Your objective
Write out the passage of the article on weight loss and hormones below from "But now a group" up to and including "the study started.", word for word.

Excerpt provided
By GINA KOLATA Published: October 26, 2011
For years, studies of obesity have found that soon after fat people lost weight, their metabolism slowed and they experienced hormonal changes that increased their appetites. Scientists hypothesized that these biological changes could explain why most obese dieters quickly gained back much of what they had so painfully lost.
But now a group of Australian researchers have taken those investigations a step further to see if the changes persist over a longer time frame. They recruited healthy people who were either overweight or obese and put them on a highly restricted diet that led them to lose at least 10 percent of their body weight. They then kept them on a diet to maintain that weight loss. A year later, the researchers found that the participants’ metabolism and hormone levels had not returned to the levels before the study started.
The study, being published Thursday in The New England Journal of Medicine, is small and far from perfect, but confirms their convictions about why it is so hard to lose weight and keep it off, say obesity researchers who were not involved the study.
They cautioned that the study had only 50 subjects, and 16 of them quit or did not lose the required 10 percent of body weight. And while the hormones studied have a logical connection with weight gain, the researchers did not show that the hormones were causing the subjects to gain back their weight.
Nonetheless, said Dr. Rudolph Leibel, an obesity researcher at Columbia, while it is no surprise that hormone levels changed shortly after the participants lost weight, “what is impressive is that these changes don’t go away.”
Dr. Stephen Bloom, an obesity researcher at Hammersmith Hospital in London, said the study needed to be repeated under more rigorous conditions, but added, “It is showing something I believe in deeply — it is very hard to lose weight.” And the reason, he said, is that “your hormones work against you.”
In the study, Joseph Proietto and his colleagues at the University of Melbourne recruited people who weighed an average of 209 pounds. At the start of the study, his team measured the participants’ hormone levels and assessed their hunger and appetites after they ate a boiled egg, toast, margarine, orange juice and crackers for breakfast. The dieters then spent 10 weeks on a very low calorie regimen of 500 to 550 calories a day intended to makes them lose 10 percent of their body weight. In fact, their weight loss averaged 14 percent, or 29 pounds. As expected, their hormone levels changed in a way that increased their appetites, and indeed they were hungrier than when they started the study.
They were then given diets intended to maintain their weight loss. A year after the subjects had lost the weight, the researchers repeated their measurements. The subjects were gaining the weight back despite the maintenance diet — on average, gaining back half of what they had lost — and the hormone levels offered a possible explanation.
One hormone, leptin, which tells the brain how much body fat is present, fell by two-thirds immediately after the subjects lost weight. When leptin falls, appetite increases and metabolism slows. A year after the weight loss diet, leptin levels were still one-third lower than they were at the start of the study, and leptin levels increased as subjects regained their weight.

Source data
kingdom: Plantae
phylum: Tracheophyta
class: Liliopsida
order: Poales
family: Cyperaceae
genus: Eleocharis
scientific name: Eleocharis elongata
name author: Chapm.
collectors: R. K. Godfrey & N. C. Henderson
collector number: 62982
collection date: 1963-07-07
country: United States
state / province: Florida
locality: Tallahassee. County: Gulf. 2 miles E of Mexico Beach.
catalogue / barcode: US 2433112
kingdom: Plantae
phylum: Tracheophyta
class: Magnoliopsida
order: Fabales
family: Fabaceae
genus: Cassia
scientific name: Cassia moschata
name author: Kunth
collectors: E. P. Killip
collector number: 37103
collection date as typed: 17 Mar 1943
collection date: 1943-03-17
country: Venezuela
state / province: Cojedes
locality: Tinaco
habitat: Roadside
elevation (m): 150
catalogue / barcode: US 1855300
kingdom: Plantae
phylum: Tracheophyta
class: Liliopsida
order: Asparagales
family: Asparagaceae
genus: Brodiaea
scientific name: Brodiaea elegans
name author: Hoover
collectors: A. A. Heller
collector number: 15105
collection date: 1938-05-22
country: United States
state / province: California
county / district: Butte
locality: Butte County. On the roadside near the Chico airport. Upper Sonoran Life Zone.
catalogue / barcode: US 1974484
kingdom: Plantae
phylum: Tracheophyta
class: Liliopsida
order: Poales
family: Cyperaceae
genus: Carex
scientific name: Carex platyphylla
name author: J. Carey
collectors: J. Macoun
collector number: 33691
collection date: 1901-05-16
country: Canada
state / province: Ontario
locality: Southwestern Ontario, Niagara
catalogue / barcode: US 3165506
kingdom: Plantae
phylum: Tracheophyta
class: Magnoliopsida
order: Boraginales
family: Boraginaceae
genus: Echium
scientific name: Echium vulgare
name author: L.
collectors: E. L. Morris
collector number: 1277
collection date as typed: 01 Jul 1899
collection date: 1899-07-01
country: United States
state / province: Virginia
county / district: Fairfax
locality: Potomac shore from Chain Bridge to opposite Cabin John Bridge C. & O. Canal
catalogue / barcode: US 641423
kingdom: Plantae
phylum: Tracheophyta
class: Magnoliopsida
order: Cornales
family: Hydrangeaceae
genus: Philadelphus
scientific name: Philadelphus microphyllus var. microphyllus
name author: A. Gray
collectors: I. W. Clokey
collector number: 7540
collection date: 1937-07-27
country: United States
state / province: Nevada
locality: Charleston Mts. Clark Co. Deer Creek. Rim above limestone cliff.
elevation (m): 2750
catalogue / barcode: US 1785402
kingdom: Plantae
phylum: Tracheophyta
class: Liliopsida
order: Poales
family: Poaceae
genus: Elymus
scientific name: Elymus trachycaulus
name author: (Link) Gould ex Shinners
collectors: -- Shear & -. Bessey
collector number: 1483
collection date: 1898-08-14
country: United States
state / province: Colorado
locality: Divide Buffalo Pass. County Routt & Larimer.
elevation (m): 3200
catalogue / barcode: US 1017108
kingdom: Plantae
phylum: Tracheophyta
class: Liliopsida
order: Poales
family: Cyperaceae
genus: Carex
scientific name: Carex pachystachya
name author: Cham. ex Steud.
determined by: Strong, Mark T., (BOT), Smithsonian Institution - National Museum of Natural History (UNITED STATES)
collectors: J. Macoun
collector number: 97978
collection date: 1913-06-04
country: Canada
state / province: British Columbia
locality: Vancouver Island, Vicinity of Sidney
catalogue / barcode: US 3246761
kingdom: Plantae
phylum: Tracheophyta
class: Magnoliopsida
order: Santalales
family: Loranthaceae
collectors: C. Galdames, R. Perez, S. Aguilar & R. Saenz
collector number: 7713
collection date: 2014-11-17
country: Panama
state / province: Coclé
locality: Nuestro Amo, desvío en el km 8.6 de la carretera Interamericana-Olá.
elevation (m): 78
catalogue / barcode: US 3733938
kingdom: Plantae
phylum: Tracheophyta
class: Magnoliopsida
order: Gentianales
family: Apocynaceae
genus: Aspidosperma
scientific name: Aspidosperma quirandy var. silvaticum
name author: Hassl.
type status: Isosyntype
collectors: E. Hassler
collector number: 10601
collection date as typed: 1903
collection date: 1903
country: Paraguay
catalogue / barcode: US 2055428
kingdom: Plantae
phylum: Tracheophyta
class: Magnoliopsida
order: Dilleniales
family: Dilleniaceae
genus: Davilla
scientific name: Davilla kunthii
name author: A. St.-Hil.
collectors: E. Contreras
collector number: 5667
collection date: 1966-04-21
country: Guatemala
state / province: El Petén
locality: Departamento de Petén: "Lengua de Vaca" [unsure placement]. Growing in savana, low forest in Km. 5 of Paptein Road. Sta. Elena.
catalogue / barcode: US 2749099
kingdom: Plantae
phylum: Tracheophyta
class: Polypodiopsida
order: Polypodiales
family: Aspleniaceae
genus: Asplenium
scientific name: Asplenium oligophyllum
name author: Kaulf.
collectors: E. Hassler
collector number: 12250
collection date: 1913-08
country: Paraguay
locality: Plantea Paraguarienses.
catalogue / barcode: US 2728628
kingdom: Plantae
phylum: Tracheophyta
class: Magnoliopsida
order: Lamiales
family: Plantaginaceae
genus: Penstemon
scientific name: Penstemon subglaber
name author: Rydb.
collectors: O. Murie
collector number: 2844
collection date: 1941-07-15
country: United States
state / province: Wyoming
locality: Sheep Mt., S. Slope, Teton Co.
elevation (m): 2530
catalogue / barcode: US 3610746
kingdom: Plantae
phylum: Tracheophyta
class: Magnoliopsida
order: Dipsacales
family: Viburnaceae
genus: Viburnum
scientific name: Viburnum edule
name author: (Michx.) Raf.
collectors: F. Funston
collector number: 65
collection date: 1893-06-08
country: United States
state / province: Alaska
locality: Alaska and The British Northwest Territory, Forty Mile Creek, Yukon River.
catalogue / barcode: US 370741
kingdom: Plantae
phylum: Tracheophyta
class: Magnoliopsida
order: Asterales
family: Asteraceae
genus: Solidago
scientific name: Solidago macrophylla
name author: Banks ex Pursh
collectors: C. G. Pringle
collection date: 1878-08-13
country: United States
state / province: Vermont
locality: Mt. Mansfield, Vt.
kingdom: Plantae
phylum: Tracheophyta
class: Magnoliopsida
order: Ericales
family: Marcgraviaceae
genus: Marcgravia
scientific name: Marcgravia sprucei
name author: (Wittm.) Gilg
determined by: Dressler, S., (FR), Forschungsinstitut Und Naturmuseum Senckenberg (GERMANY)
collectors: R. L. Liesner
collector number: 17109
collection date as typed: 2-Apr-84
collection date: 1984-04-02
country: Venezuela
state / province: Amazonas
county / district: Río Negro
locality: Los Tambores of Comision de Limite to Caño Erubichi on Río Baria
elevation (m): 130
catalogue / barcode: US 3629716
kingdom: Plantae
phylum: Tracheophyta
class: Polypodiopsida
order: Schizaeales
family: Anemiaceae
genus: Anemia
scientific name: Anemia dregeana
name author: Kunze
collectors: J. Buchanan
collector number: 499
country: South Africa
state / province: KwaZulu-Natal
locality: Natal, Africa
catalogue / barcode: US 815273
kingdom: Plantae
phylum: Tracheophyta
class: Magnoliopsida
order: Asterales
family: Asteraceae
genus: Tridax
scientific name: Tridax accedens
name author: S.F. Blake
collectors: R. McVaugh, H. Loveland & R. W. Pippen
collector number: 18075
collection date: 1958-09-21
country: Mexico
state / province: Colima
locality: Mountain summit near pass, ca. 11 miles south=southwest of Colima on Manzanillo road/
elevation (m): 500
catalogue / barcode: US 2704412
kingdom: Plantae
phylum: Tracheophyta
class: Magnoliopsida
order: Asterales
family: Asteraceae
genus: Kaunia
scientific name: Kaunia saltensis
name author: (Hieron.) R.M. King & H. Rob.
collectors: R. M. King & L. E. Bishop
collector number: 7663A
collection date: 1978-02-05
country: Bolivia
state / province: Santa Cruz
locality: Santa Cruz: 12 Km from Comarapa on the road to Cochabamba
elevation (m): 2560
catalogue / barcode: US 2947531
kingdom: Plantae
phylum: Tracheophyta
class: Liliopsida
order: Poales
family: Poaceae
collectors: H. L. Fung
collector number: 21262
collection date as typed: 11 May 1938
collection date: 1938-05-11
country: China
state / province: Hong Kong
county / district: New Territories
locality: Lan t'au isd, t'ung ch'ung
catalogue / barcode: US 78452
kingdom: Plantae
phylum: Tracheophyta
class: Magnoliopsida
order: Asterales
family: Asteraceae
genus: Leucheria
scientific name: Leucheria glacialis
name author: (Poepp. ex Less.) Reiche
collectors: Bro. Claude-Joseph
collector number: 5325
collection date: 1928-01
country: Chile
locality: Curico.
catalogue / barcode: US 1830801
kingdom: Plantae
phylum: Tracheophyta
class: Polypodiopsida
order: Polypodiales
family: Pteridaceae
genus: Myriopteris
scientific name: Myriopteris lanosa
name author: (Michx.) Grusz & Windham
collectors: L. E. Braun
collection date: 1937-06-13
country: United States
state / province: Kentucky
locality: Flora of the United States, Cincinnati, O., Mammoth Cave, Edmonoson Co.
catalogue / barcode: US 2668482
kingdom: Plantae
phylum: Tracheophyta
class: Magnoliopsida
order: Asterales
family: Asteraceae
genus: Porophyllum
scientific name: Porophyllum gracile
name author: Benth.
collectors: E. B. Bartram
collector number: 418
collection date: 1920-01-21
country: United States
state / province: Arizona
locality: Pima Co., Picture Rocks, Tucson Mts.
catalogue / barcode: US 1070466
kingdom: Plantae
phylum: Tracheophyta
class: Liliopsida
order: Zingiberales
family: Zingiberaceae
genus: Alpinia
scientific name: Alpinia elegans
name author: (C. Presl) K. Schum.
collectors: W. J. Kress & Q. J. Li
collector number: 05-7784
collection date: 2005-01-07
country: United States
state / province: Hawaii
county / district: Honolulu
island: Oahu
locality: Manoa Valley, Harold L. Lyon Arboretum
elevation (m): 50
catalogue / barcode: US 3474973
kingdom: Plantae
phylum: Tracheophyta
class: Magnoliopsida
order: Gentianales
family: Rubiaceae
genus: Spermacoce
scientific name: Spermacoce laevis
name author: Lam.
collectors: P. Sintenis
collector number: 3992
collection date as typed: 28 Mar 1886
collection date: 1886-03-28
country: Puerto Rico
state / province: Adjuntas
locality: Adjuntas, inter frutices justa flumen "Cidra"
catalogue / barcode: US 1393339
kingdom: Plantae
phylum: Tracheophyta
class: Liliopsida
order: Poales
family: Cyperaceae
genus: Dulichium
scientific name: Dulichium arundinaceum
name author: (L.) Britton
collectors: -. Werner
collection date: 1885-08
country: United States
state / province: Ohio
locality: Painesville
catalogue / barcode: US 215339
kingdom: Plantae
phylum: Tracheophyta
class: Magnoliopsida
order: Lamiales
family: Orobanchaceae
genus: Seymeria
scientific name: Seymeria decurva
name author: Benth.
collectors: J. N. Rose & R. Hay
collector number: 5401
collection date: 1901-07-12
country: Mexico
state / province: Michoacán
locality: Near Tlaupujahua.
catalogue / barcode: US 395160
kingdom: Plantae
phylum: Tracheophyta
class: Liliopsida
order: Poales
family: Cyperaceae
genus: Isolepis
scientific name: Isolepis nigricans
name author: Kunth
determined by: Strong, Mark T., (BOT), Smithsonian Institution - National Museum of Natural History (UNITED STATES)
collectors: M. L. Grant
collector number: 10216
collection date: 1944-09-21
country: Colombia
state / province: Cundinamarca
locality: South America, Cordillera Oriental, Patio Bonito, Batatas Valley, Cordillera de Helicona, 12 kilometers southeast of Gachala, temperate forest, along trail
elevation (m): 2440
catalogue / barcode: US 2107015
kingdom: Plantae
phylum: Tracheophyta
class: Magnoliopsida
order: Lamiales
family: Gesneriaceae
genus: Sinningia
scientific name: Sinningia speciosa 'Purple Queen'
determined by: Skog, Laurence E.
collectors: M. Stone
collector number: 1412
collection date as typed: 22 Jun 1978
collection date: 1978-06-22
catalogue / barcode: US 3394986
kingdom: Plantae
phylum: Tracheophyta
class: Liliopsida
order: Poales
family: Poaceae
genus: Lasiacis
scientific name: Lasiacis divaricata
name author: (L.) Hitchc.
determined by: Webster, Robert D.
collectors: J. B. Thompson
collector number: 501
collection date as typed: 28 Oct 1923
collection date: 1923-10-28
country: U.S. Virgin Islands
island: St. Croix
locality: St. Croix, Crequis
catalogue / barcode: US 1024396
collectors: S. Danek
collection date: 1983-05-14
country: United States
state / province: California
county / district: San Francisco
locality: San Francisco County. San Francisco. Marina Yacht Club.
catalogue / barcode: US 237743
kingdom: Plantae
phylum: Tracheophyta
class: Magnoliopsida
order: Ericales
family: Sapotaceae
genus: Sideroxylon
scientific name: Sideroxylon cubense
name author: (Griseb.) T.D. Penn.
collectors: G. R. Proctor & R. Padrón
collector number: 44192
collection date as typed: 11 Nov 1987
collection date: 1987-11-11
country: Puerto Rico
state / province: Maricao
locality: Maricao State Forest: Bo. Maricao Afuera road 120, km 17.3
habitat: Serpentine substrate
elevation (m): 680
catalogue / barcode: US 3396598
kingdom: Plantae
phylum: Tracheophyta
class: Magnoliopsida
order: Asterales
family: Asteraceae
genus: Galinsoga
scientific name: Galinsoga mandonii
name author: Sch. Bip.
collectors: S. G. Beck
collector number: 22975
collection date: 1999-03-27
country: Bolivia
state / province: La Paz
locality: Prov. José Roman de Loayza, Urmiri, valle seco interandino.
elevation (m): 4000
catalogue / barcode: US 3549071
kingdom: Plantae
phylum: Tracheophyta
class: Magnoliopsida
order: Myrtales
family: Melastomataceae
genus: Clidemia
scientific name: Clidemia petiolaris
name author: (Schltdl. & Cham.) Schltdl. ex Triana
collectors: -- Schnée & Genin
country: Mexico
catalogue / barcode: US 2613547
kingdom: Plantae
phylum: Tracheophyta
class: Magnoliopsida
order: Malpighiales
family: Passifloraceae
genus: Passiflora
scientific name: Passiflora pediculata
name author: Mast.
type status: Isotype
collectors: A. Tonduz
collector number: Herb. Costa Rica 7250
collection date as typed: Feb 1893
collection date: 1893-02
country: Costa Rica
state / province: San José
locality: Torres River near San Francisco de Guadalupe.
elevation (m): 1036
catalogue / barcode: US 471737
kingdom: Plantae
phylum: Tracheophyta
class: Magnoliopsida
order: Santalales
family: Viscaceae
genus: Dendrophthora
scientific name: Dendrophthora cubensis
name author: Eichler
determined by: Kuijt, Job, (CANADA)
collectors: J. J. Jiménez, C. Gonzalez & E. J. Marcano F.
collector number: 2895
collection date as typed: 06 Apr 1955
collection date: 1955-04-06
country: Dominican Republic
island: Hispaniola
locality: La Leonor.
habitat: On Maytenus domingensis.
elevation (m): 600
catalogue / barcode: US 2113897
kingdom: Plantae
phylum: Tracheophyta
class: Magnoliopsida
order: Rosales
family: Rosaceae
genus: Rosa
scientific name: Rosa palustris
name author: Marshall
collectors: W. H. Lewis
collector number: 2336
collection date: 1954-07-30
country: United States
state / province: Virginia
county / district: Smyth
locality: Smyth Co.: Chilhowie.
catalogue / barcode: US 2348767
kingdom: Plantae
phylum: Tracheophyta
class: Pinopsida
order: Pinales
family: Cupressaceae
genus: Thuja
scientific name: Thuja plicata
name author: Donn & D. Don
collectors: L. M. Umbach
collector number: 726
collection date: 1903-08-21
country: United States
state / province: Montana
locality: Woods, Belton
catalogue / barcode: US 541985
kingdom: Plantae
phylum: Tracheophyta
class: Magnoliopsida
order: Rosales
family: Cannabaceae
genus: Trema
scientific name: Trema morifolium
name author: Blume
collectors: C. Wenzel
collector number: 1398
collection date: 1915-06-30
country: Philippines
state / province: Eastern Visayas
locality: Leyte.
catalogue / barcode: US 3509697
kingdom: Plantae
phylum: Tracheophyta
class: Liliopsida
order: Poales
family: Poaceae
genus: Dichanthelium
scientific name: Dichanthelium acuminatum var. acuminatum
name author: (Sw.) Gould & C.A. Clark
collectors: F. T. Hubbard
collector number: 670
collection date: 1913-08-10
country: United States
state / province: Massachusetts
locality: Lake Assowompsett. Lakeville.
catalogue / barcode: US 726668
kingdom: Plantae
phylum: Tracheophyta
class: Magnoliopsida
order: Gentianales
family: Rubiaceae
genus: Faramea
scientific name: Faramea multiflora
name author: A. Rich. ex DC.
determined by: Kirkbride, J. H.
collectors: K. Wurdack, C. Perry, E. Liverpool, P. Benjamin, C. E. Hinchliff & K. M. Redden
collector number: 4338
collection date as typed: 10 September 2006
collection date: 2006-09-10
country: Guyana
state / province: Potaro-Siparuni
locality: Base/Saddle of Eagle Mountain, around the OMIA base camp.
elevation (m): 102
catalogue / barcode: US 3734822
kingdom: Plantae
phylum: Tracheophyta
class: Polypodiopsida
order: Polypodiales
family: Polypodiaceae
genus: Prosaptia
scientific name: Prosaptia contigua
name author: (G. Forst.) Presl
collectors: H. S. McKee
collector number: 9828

Task output
But now a group of Australian researchers have taken those investigations a step further to see if the changes persist over a longer time frame. They recruited healthy people who were either overweight or obese and put them on a highly restricted diet that led them to lose at least 10 percent of their body weight. They then kept them on a diet to maintain that weight loss. A year later, the researchers found that the participants’ metabolism and hormone levels had not returned to the levels before the study started.